Well, I could have died right then as a happy woman, but then he delivered the criticism:
“As to your family: I’d guess [they] feel exposed and defenseless. Had I been your mentor, I would have advised you to hold [some of the poems] back and would have cautioned you against some of the descriptions of [familial] drinking in some of the other poems. Though you and I might disagree about degrees of propriety, no poem is important enough to risk hurting someone else’s feelings.”
The letter is dated back to 2013. I still have Ted’s response framed above my desk because to this very day, I remain as conflicted about his advice as I am about that first book. Yes, as writers we ought to err on the side of compassion. No, we shouldn’t sit down and intend to break someone else’s heart, but what if they broke ours, over and over? Should we be forced into silence because our experience wasn’t pleasant? Do we then sign a vow of secrecy, a refusal to acknowledge our suffering, too?
I don’t know the answers to these questions, but I think they’re important ones to ask, ones that to this day, hang like icicles above me.
I understand that I made a deliberate choice to publish that book without even sending my family the proofs, for godsakes.

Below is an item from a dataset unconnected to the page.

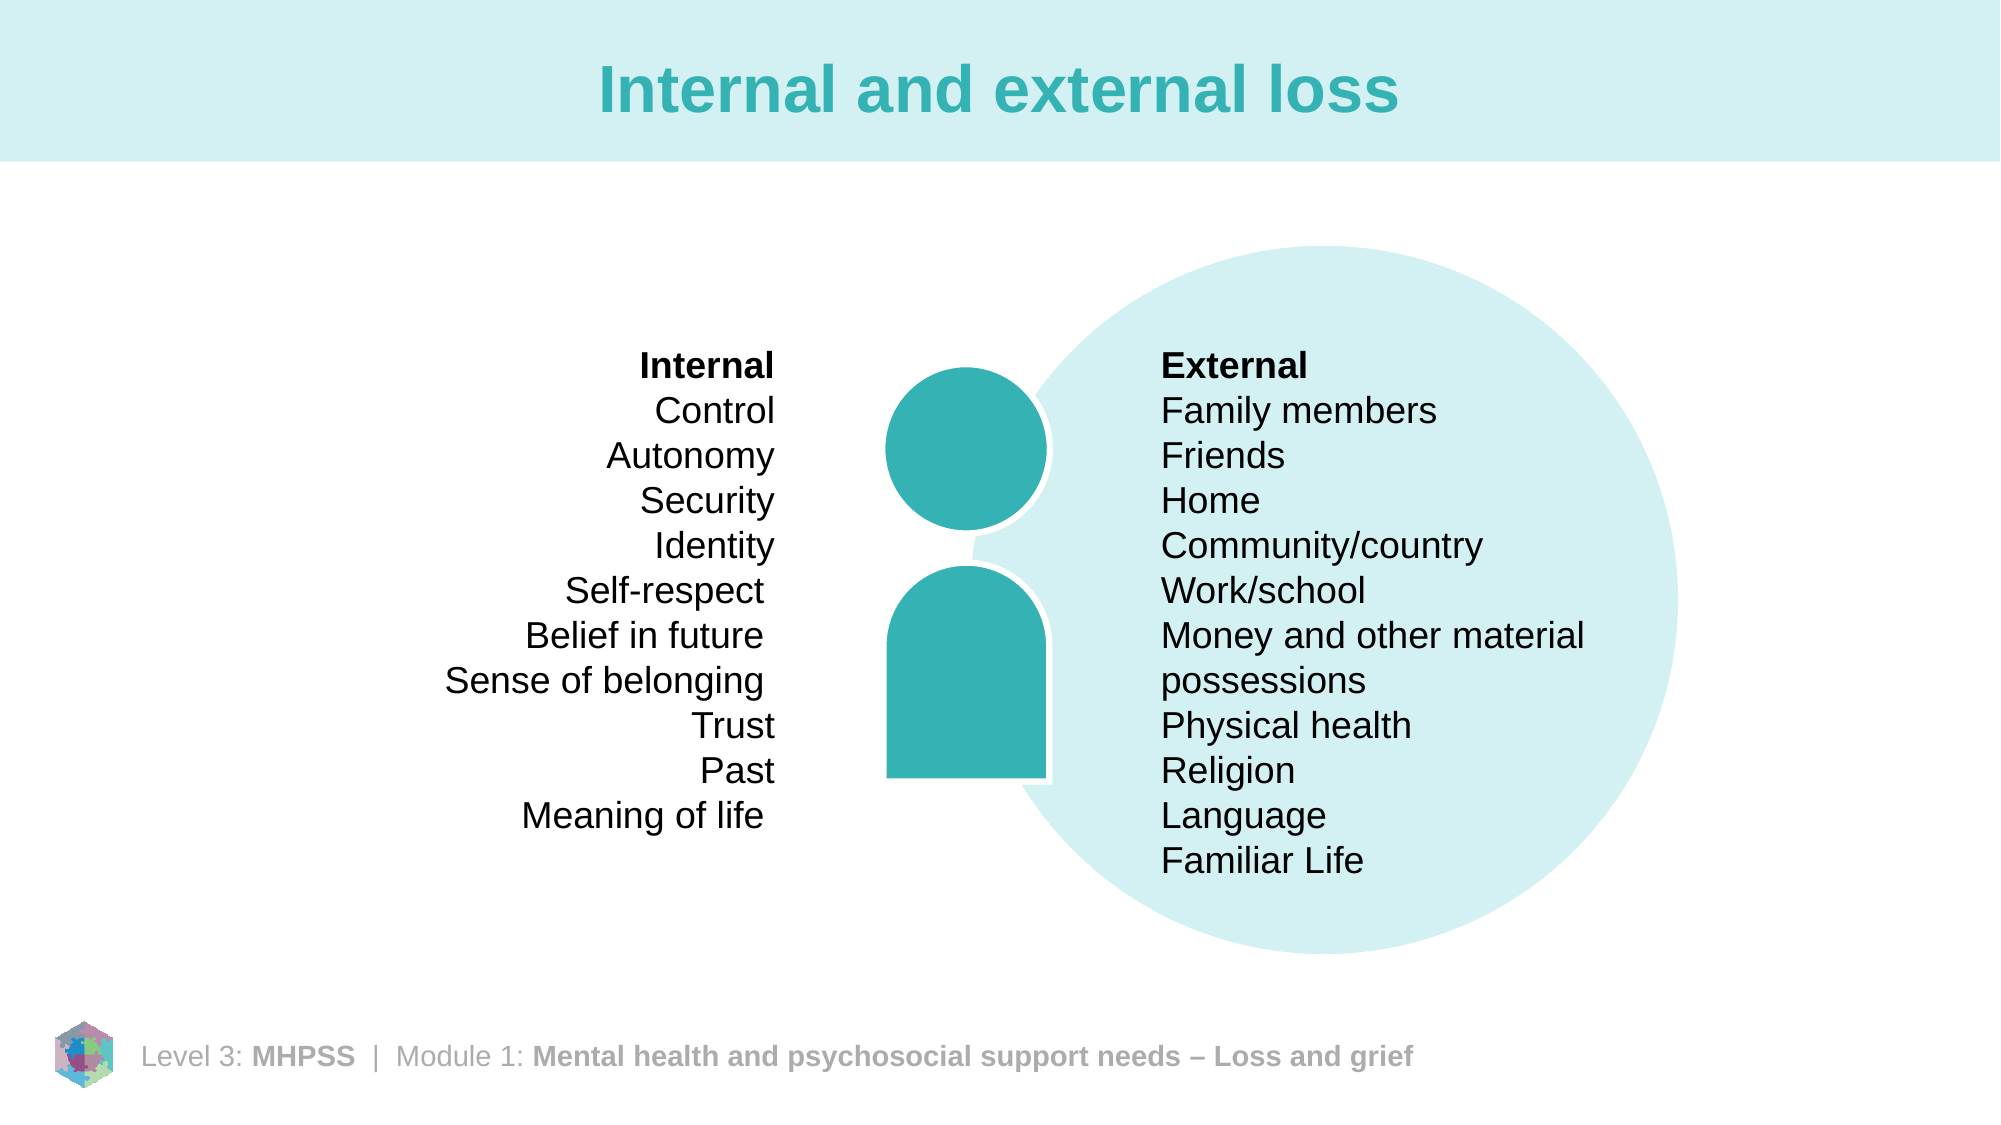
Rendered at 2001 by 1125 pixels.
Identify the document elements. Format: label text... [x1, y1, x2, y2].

I also contend, however, that I’m a poet, not a babysitter. I refuse to sit in watchful passivity over my subjects’ emotions. However, I also do have a responsibility to care for my subjects as I write about them. But in this world where “reality” TV and, for four nightmarish years, Donald Trump served as sources of “truth,” now more than ever, I feel an even bigger responsibility to speak my own.